PIERRE PAGANEL
ESSAI HISTORIQUE ET CRITIQUE SUR LA REVOLUTION FRANÇAISE
P., 1815, tt. 1-2

    Une taille moyenne, un corps sain, des proportions qui exprimaient la force, une grosse tête, les cheveux épais, le teint bilieux, des yeux vifs et petits, le regard dédaigneux, des traits réguliers et la physionomie austère, la voix forte, mais voilée, une teinte générale d'anxiété, le sombre accent de la préoccupation et de la défiance, une froideur extrême dans le ton et dans les manières, tel nous parut Saint-Just, non encore âgé de trente ans.

    On a beaucoup dit qu'il avait ordonné la réclusion de sa mère, sans doute pour le peindre par un seul trait.

    Qui peut se flatter d’avoir sondé toute la profondeur de son âme, et, si je puis ainsi parler, toutes les retraites où se cachaient ses pensées? Soupçonneux, dissimulé, ténébreux, il sut, sans conseil et sans étude, être impénétrable et garder son secret. Son naturel lui en apprit plus dans l’art de feindre que n’eût fait la plus longue expérience.

    Il n’a manqué à Saint-Just que d’avoir assez vécu, pour placer son nom bien au-dessus des noms les plus odieux de l’histoire. Il se plaignait de la timidité de ses compagnons, trop lents à délibérer, trop avares de crimes.

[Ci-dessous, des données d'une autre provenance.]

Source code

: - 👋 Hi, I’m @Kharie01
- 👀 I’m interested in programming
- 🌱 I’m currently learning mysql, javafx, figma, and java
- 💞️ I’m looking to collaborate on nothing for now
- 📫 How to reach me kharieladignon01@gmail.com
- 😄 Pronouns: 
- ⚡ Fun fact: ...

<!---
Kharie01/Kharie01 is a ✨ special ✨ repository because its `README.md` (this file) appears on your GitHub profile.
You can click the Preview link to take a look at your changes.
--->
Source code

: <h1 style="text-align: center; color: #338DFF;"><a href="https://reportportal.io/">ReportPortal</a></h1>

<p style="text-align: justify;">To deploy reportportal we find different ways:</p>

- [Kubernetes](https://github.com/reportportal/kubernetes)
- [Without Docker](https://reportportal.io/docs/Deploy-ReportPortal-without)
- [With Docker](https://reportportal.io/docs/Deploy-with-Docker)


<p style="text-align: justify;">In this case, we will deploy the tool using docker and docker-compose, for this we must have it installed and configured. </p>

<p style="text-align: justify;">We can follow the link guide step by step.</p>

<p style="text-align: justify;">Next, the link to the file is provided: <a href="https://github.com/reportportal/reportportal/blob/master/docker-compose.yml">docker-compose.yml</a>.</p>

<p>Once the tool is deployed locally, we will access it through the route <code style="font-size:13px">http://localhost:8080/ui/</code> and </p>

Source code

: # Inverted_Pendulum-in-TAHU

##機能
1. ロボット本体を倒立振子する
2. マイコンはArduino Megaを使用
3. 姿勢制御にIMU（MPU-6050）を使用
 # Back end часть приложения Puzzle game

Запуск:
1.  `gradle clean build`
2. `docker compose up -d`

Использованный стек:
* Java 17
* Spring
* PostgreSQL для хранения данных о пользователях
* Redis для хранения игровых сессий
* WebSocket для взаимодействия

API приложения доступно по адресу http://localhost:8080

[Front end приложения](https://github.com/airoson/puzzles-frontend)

    Doué d’un esprit précoce, d’une réflexion prompte et hardie, il ignora le premier âge, l’âge heureux de la vie; la nature lui refusa les épreuves, tantôt si douces, quelquefois si amère, des premières passions. Son imagination était sombre, sa mémoire facile, son élocution obscure; son style était serré, concis, plein d’abstractions et de réticences. Il prenait autant de soin d’occuper, de fatiguer la pensée d’autrui, que de déguiser et de voiler la sienne. Cette obscurité n’était pas un vice de son esprit, mais l’effet de sa volonté. Il sentait, au fond de son âme, la nécessité de cette réserve. Qui ne se fut pas cru en droit de l’étouffer, si son ambition et sa politique eussent été pénétrées? Il affectait la briéveté de Tacite, dont il avait fait son étude; non pour se nourrir des sentiments de l’auteur, mais pour se former à l’école des monstres dont il nous a tracé la vie. Dans Saint-Just tout fut prématuré; le génie, les passions, le caractère. Sous la république il dédaigna d’être un Gracque, aspirant à être un Catilina. Sous des maîtres, il aurait été plus despote que Richelieu, plus cruel que Sejan, mais jamais un Narcisse. C’est pourquoi Saint-Just ne tomba dans aucun des vices vulgaires. Son ambition le défendait de leurs atteintes; elle absorbait son âme toute entière.